The potential use of restriction spectrum imaging (RSI) as a biomarker may help enhance magnetic resonance imaging (MRI) to be able to distinguish between different prostate cancer tumor grades.
RSI-MRI works by correcting magnetic field distortions in other imaging techniques, reported the study published in Clinical Cancer Research. Water diffusion within tumor cells that have a high nuclear volume fraction is the primary focus, and allows for imaging to accurately plot tumor location and differentiate between tumor grades.
Researchers found that RSI-MRI can be used as a guide for treatments to help target tumors that are of the highest grade.
“Noninvasive imaging is used to detect disease, but RSI-MRI takes it a step further,” said senior study author David S. Karow, MD, PhD. “We can predict the grade of a tumor sometimes without a biopsy of the prostate tissue. This is taking all that's good about multi-parametric MRI and making it better.”
Since 2014, more than 1000 patients at UC San Diego Health have been imaged using the RSI-MRI. A subset has also undergone MR-fused ultrasound guided prostate biopsy.
“Previously, we relied completely on systematic, but random, biopsies of the prostate to diagnose cancer, which has been the standard practice in our field for years,” said study co-author J. Kellogg. “Now, we use RSI-MRI to precisely target specific areas of concern and enhance the accuracy of our diagnosis. Greater accuracy means improved care tailored to each individual patient. With RSI-MRI, we are better able to identify which cancers are more aggressive and require immediate treatment, and which ones are slow growing and can be safely observed as part of a program called active surveillance.”

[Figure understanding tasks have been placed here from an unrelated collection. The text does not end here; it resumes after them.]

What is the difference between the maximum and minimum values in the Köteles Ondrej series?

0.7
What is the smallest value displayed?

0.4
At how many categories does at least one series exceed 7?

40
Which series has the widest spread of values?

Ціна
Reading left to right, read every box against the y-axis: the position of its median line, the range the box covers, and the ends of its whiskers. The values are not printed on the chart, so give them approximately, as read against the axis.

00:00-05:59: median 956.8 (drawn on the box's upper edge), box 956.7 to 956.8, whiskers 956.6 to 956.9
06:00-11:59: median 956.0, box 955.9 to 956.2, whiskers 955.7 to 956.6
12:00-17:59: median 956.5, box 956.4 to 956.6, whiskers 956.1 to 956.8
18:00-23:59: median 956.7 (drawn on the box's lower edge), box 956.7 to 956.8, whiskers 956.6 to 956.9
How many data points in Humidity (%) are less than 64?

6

The current study included 10 patients to evaluate more than 2700 discrete data points. The next step is to implement technology into other hospitals to determine if it can be used in isolation from other screening tools.
Prior studies by the study authors found that RSI-MRI increases the ability of detection and is more successful used in isolation compared with traditional multi-parametric MRI.

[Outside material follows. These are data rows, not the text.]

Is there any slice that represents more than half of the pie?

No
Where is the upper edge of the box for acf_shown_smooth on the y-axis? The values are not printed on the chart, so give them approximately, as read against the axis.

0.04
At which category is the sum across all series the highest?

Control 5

The findings suggest that RSI-MRI could eventually be used as a stand-alone, non-contrast screening tool. The approach would take only 15 minutes, compared with 40 to 60 minutes that normal contrast-enhanced exams take.
“What our evidence shows so far is the imaging benefit is coming from RSI-MRI,” said senior study author David S. Karow, MD, PhD. “I think this technique could become standard of care and mainstream for the vast majority of men who are at risk for prostate cancer. Full contrast MRI is expensive and risky for most men. This is the kind of exam that could be done on a routine clinical basis.”

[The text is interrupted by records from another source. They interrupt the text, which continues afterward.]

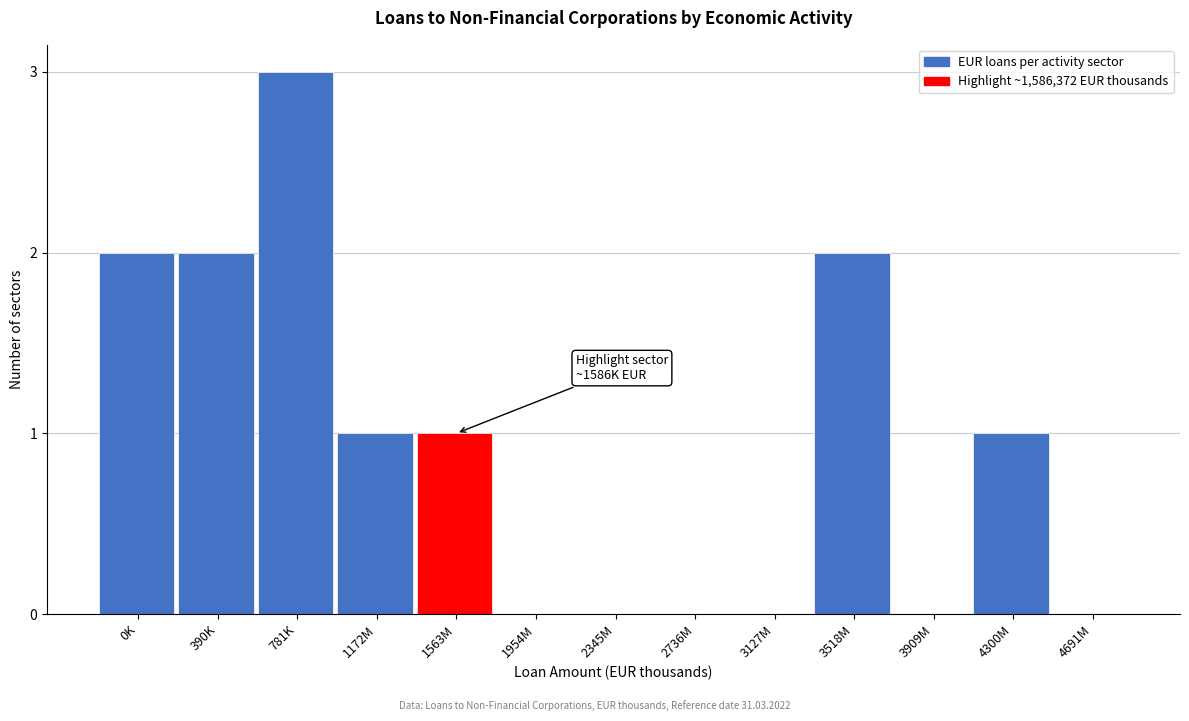

Reading right to left, list all the values displayed in this chart.

4691M=0	4300M=1	3909M=0	3518M=2	3127M=0	2736M=0	2345M=0	1954M=0	1563M=1	1172M=1	781K=3	390K=2	0K=2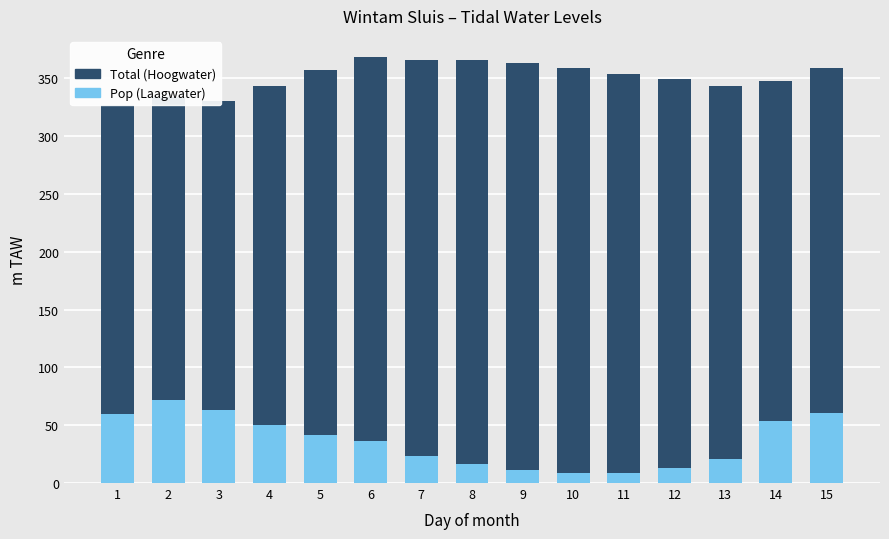

What value does the Pop series have at 6?

36.0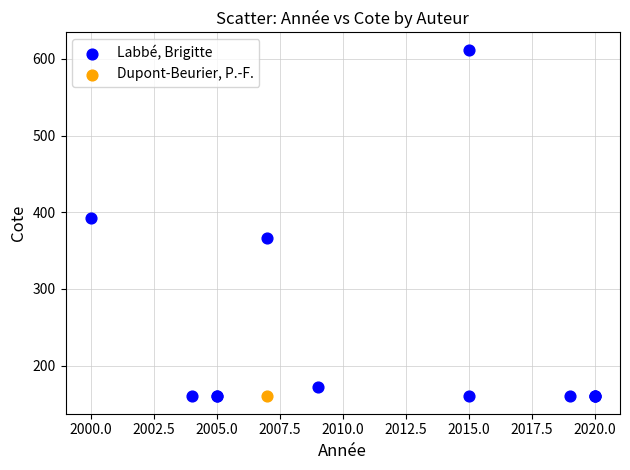

What are all the series names shown in the legend?

Labbé, Brigitte, Dupont-Beurier, P.-F.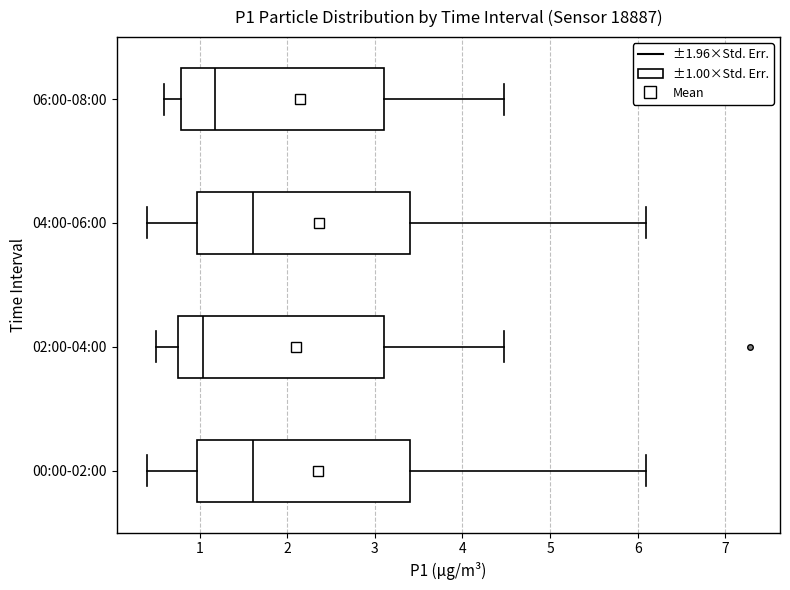

Reading bottom to top, read every box against the x-axis: the position of its median line, the range the box covers, and the ends of its whiskers. The values are not printed on the chart, so give them approximately, as read against the axis.

00:00-02:00: median 1.6, box 1.0 to 3.4, whiskers 0.4 to 6.1
02:00-04:00: median 1.0, box 0.8 to 3.1, whiskers 0.5 to 4.5
04:00-06:00: median 1.6, box 1.0 to 3.4, whiskers 0.4 to 6.1
06:00-08:00: median 1.2, box 0.8 to 3.1, whiskers 0.6 to 4.5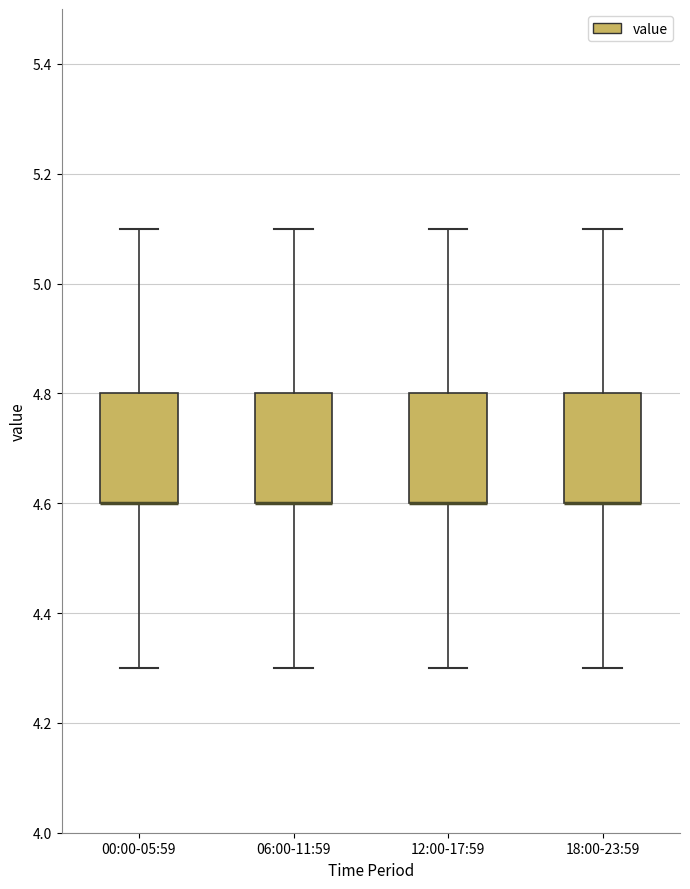

Reading left to right, read every box against the y-axis: the position of its median line, the range the box covers, and the ends of its whiskers. The values are not printed on the chart, so give them approximately, as read against the axis.

00:00-05:59: median 4.6 (drawn on the box's lower edge), box 4.6 to 4.8, whiskers 4.3 to 5.1
06:00-11:59: median 4.6 (drawn on the box's lower edge), box 4.6 to 4.8, whiskers 4.3 to 5.1
12:00-17:59: median 4.6 (drawn on the box's lower edge), box 4.6 to 4.8, whiskers 4.3 to 5.1
18:00-23:59: median 4.6 (drawn on the box's lower edge), box 4.6 to 4.8, whiskers 4.3 to 5.1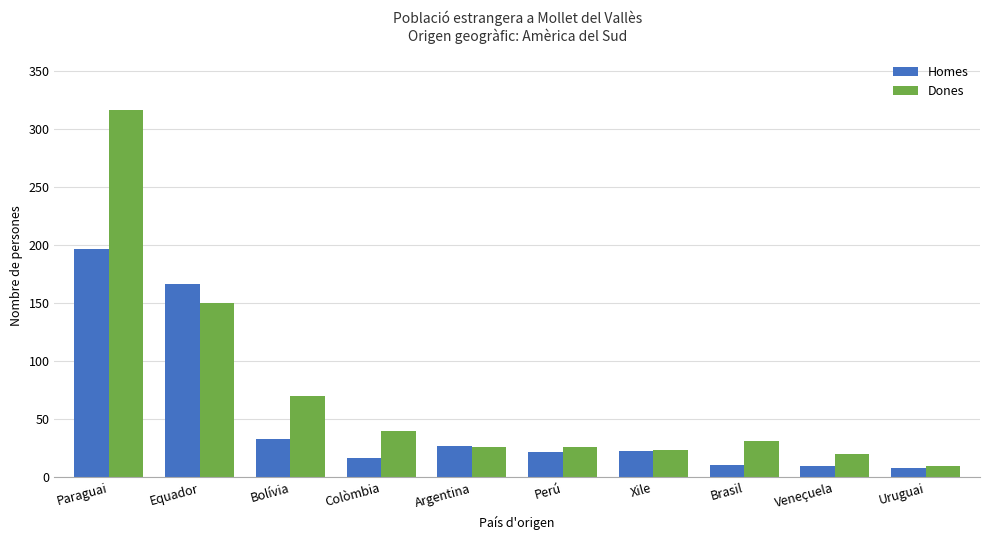

At which label does Dones reach its minimum?

Uruguai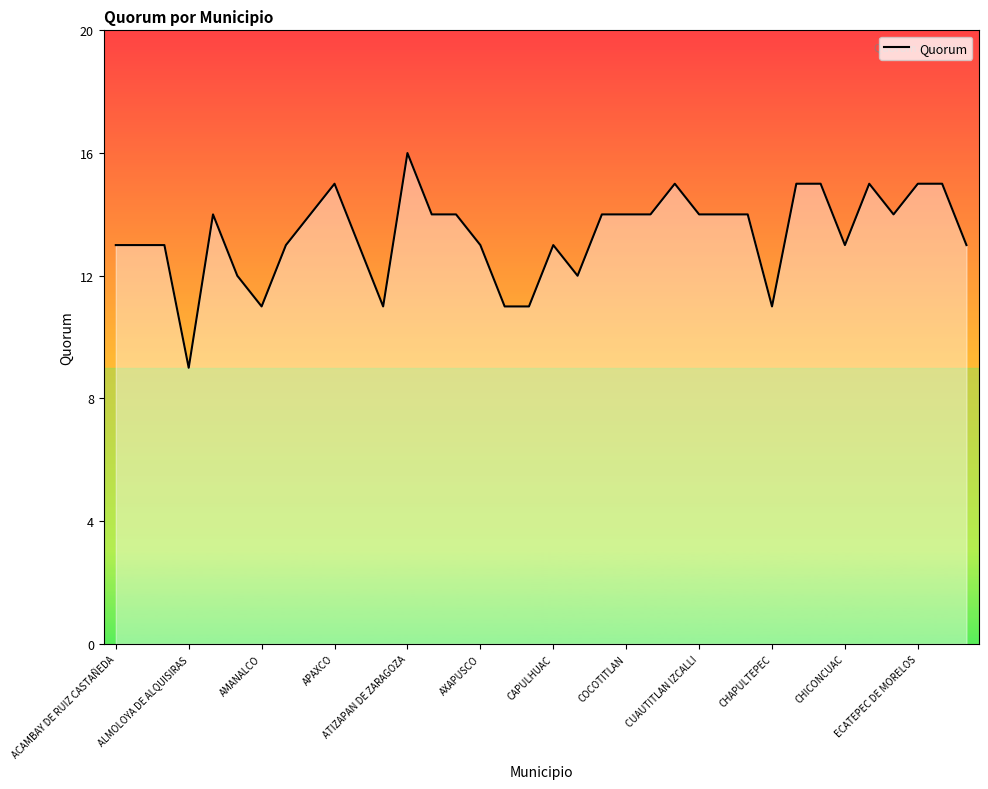

What is the difference between the maximum and minimum values?

7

This imaging technology was initially created to characterize aggressive brain tumors, but now RSI-MRI has the potential to change how physicians approach cancer biopsies and treatments.
“RSI-MRI could be a transformational imaging technology for oncologists in the same way CT scans altered the way effects of treatment are quantitated from plain X-rays,” said Jonathan W. Simons, MD, Prostate Cancer Foundation president and Chief Executive Officer. “Based on the investigations at UC San Diego, this is a particular promise that needs more validation. Now testable is the hypothesis that RSI-MRI could identify oligometastatic prostate cancer that became curable through its identification by RSI-MRI.”